Secondo gli esperti, sarebbero oltre 1.000 i geni coinvolti nello sviluppo dell’autismo. Qual è il loro ruolo e soprattutto cosa porterà questa scoperta? «Certamente le ricerche genetiche, che si arricchiscono di sempre nuovi dati, costituiscono una delle basi per la comprensione dei fattori neurobiologici implicati nel disturbo. Dobbiamo sottolineare, però, che l’autismo è un disturbo complesso, per questo si preferisce il termine di “spettro autistico” che comprende quadri molto differenti tra loro sotto il profilo clinico. Alla base ci sono sì fattori genetici, quindi alterazioni del Dna, ma anche epigenetici, cioè mutazioni ereditabili che però non alterano la sequenza del DNA, e anche concause ambientali», spiega Carlo Giulio Lenti, già ordinario di Neuropsichiatria Infantile dell’Università degli Studi di Milano.

«Le ricerche – prosegue l’esperto – stanno dando grandi risultati con indagini genetiche sempre più raffinate, che però vanno correlate in modo più specifico con la clinica, quindi con i casi concreti. Certo, l’obiettivo di ogni ricerca di base è quello di trovare una ricaduta terapeutica, come in questo caso. È importante chiarire, comunque, che non bisogna aspettarsi – almeno in tempi brevi – che queste ricerche porteranno a nuove possibilità di cura», spiega Lenti.

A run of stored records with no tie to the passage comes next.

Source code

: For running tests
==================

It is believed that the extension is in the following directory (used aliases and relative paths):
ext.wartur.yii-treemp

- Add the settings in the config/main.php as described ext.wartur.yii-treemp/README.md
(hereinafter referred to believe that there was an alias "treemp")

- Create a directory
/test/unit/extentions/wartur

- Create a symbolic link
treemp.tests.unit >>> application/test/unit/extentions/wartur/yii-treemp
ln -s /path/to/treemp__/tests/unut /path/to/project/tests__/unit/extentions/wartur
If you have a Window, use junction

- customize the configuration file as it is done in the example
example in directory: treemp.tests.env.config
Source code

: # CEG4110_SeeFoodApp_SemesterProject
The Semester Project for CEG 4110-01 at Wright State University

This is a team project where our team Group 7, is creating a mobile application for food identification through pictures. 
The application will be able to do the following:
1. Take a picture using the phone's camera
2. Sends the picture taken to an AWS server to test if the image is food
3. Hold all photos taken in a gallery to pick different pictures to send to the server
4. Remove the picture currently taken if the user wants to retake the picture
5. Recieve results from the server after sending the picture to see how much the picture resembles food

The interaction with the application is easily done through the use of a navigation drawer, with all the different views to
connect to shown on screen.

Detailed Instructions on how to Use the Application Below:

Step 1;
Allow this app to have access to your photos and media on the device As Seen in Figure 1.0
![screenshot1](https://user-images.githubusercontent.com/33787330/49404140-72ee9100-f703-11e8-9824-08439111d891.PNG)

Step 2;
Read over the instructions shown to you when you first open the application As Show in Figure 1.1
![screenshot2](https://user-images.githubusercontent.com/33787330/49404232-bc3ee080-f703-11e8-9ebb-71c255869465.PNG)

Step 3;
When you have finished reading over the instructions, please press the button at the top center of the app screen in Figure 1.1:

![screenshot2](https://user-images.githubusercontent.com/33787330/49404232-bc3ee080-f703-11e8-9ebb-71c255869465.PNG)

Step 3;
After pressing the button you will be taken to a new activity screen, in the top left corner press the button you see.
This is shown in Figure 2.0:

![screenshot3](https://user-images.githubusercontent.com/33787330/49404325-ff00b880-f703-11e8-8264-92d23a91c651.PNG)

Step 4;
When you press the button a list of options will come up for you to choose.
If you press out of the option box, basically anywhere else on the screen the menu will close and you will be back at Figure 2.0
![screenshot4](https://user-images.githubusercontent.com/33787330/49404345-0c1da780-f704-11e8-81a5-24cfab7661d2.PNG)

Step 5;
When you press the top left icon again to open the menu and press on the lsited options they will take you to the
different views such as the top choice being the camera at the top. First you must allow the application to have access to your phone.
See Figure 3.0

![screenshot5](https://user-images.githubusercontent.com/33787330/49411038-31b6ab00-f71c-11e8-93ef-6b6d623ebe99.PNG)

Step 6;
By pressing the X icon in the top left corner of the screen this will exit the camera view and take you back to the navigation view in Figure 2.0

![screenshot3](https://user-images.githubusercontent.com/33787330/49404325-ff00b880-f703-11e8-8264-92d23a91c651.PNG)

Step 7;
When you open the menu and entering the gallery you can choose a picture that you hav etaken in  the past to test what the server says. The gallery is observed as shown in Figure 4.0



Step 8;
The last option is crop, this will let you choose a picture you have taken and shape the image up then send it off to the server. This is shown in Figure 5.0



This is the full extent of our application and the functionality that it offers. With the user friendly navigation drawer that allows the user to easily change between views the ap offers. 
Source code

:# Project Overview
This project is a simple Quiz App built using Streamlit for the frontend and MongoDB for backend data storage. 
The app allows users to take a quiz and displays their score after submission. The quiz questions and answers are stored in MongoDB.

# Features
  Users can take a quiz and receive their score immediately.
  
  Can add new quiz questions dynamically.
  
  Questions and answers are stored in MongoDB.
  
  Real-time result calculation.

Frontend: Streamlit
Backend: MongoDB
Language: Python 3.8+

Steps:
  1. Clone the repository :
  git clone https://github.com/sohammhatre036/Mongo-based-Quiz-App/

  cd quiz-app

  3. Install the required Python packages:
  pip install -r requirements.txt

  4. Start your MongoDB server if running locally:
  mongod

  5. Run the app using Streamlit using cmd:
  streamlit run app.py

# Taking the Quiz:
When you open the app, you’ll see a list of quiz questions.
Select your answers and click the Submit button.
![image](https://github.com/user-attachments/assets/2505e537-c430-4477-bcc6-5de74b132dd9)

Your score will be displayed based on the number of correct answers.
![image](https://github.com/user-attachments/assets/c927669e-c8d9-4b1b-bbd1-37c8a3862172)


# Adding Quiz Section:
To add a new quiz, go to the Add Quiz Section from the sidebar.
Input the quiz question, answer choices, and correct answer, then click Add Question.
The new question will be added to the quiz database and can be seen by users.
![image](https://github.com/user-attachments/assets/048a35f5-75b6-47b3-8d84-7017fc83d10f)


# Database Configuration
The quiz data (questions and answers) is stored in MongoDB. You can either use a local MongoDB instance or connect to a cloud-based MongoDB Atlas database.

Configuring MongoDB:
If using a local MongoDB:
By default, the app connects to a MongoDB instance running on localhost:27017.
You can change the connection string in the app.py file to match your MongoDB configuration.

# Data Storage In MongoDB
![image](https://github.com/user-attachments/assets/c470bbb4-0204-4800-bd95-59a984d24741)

L’importanza delle carezze (di luce e non)

Un’altra ricerca, pubblicata sulla rivista Cell, potrebbe invece aprire la strada a nuove terapie mirate che passando dal contatto con la pelle, possano aiutare le persone che soffrono di ansia, depressione e appunto anche di autismo. In questo caso alcuni ricercatori americani della Columbia University hanno condotto analisi con l’optogenetica, cioè una tecnica molto innovativa che mira a indurre reazioni in una cellula nervosa, grazie a stimoli luminosi. In pratica, la luce permetterebbe di attivare o inibire un neurone. Nel caso specifico sono state realizzate alcune cellule Mrgprb4 geneticamente modificate su un campione di topi, che poi sono state “bersagliate” con una luce colorata blu.

Si è così scoperto che gli animali tendevano a flettere il dorso, assumendo una postura che solitamente indica una condizione di piacere. Questo porta a pensare che le “carezze” – in questo caso di luce – possono influenzare il comportamento anche in esseri umani e in particolare in chi soffre di autismo, ansia e depressione. La ricerca confermerebbe alcune indicazioni già note agli studiosi: «È indubbio che i fattori sociali, come la stimolazione attraverso tutti i canali sensoriali e l’accudimento precoce, facilitano il benessere psicologico e sono fattori ben noti sul piano psicoterapico e riabilitativo», spiega Lenti. Anche questo studio, quindi, concorre a fornire sempre nuove indicazioni a livello terapeutico nello studio dell’autismo nel quale le terapie oggi hanno un ampio margine di miglioramento: «L’intervento che oggi viene considerato cardine nell’autismo è di tipo cognitivo-comportamentale declinato in diverse tecniche di intervento (come Teacch, Denver, ecc.). I farmaci – conclude il neuropsichiatra infantile – sono un presidio utile quando coesistono problemi associati, tipo aggressività, angoscia, ecc.».